The rule is identical to Federal Rules of Civil Procedure (FRCP) Rule 60(b). “Therefore, authorities interpreting the Federal Rules are ‘highly persuasive.’” Thomas-Yukimura v. Yukimura, 130 Hawai'i 1, 7 n. 16, 304 P.3d 1182, 1188 n. 16 (2013). The HSC accordingly turned to federal authorities and held that a motion filed pursuant to HRCP Rule 60(b) is a continuation of the original proceeding. See Smith v. Widman Trucking & Excavating, Inc., 627 F.2d 792, 799 (7th Cir. 1980); Charter Twp. Of Muskegon v. City of Muskegon, 303 F.3d 755, 762-763 (6th Cir. 2002).
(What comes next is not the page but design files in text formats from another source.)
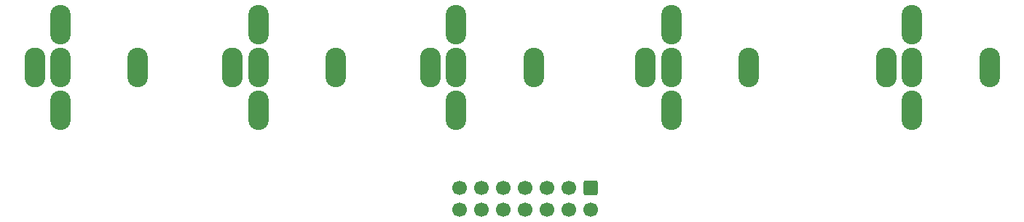
<source format=gts>
G04 #@! TF.GenerationSoftware,KiCad,Pcbnew,(6.0.0)*
G04 #@! TF.CreationDate,2022-06-26T22:57:09+02:00*
G04 #@! TF.ProjectId,mht-ctl-back,6d68742d-6374-46c2-9d62-61636b2e6b69,rev?*
G04 #@! TF.SameCoordinates,Original*
G04 #@! TF.FileFunction,Soldermask,Top*
G04 #@! TF.FilePolarity,Negative*
%FSLAX46Y46*%
G04 Gerber Fmt 4.6, Leading zero omitted, Abs format (unit mm)*
G04 Created by KiCad (PCBNEW (6.0.0)) date 2022-06-26 22:57:09*
%MOMM*%
%LPD*%
G01*
G04 APERTURE LIST*
G04 Aperture macros list*
%AMRoundRect*
0 Rectangle with rounded corners*
0 $1 Rounding radius*
0 $2 $3 $4 $5 $6 $7 $8 $9 X,Y pos of 4 corners*
0 Add a 4 corners polygon primitive as box body*
4,1,4,$2,$3,$4,$5,$6,$7,$8,$9,$2,$3,0*
0 Add four circle primitives for the rounded corners*
1,1,$1+$1,$2,$3*
1,1,$1+$1,$4,$5*
1,1,$1+$1,$6,$7*
1,1,$1+$1,$8,$9*
0 Add four rect primitives between the rounded corners*
20,1,$1+$1,$2,$3,$4,$5,0*
20,1,$1+$1,$4,$5,$6,$7,0*
20,1,$1+$1,$6,$7,$8,$9,0*
20,1,$1+$1,$8,$9,$2,$3,0*%
G04 Aperture macros list end*
%ADD10O,2.400000X4.600000*%
%ADD11O,2.400000X4.660000*%
%ADD12RoundRect,0.250000X-0.600000X0.600000X-0.600000X-0.600000X0.600000X-0.600000X0.600000X0.600000X0*%
%ADD13C,1.700000*%
G04 APERTURE END LIST*
D10*
X159000000Y-98000000D03*
X159000000Y-103000000D03*
X159000000Y-108000000D03*
D11*
X156000000Y-103000000D03*
D10*
X168000000Y-103000000D03*
X187000000Y-98000000D03*
X187000000Y-103000000D03*
X187000000Y-108000000D03*
D11*
X184000000Y-103000000D03*
D10*
X196000000Y-103000000D03*
X111000000Y-98000000D03*
X111000000Y-103000000D03*
X111000000Y-108000000D03*
D11*
X108000000Y-103000000D03*
D10*
X120000000Y-103000000D03*
X88000000Y-98000000D03*
X88000000Y-103000000D03*
X88000000Y-108000000D03*
D11*
X85000000Y-103000000D03*
D10*
X97000000Y-103000000D03*
X134000000Y-98000000D03*
X134000000Y-103000000D03*
X134000000Y-108000000D03*
D11*
X131000000Y-103000000D03*
D10*
X143000000Y-103000000D03*
D12*
X149620000Y-117000000D03*
D13*
X149620000Y-119540000D03*
X147080000Y-117000000D03*
X147080000Y-119540000D03*
X144540000Y-117000000D03*
X144540000Y-119540000D03*
X142000000Y-117000000D03*
X142000000Y-119540000D03*
X139460000Y-117000000D03*
X139460000Y-119540000D03*
X136920000Y-117000000D03*
X136920000Y-119540000D03*
X134380000Y-117000000D03*
X134380000Y-119540000D03*
M02*

</source>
Rule 60(b) Motions are not Barred by Res Judicata. The HSC held that res judicata does not apply to Rule 60(b) motions and in concurrence with courts of other jurisdictions. Arizona v. California, 460 U.S. 605, 619 (1983) (“res judicata and collateral estoppel do not apply if a party moves the rendered court in the same proceeding to correct or modify its judgment.”); Jones v. Murphy, 772 A.2d 502, 505 (Vt. 2001); New Main Nat. Bank v. Nemon, 588 A.2d 1191, 1194 (Me. 1991); Pepper v. Zions First Nat. Bank, N.A., 801 P.2d 144, 150-151 (Utah 1990). The HSC also noted that its holding was not inconsistent with Mortgage Electronic Registration Systems v. Wise, 130 Hawai'i 11, 304 P.3d 1192 (2013).


There, the HSC held that mortgage foreclosures are analogous to two separate proceedings: the foreclosure of the property for default and the separate order confirming sale of the foreclosed property. Id. at 17, 304 P.3d at 1198. In Wise the HSC held that res judicata precludes challenges based on standing in an order confirming sale of the foreclosed property. Id. According to the HSC, Wise does not address Rule 60(b) motions. Here, Godinez’s motion challenged the foreclosure decree and judgment—not the subsequent sale.


The Law-of-the-Case Doctrine Applies to One Case. Unlike res judicata, which requires separate actions, the law of the case doctrine controls rulings in a single case. “[W]hen a court decides upon a rule of law, that a decision should continue to govern the same issues in subsequent stages in the same case.” Arizona v. California, 460 U.S. at 618. The law of the case doctrine governs lower courts on remand after the appellate court makes a ruling as well as the trial court's own rulings throughout the course of the case. According to the HSC, the doctrine is really a “presumption against reconsideration” and the lower court has the discretion to revisit its earlier rulings. Here, the HSC held that the circuit court need not revisit the earlier ruling and found no abuse of discretion in denying Godinez’s Rule 60(b) motion.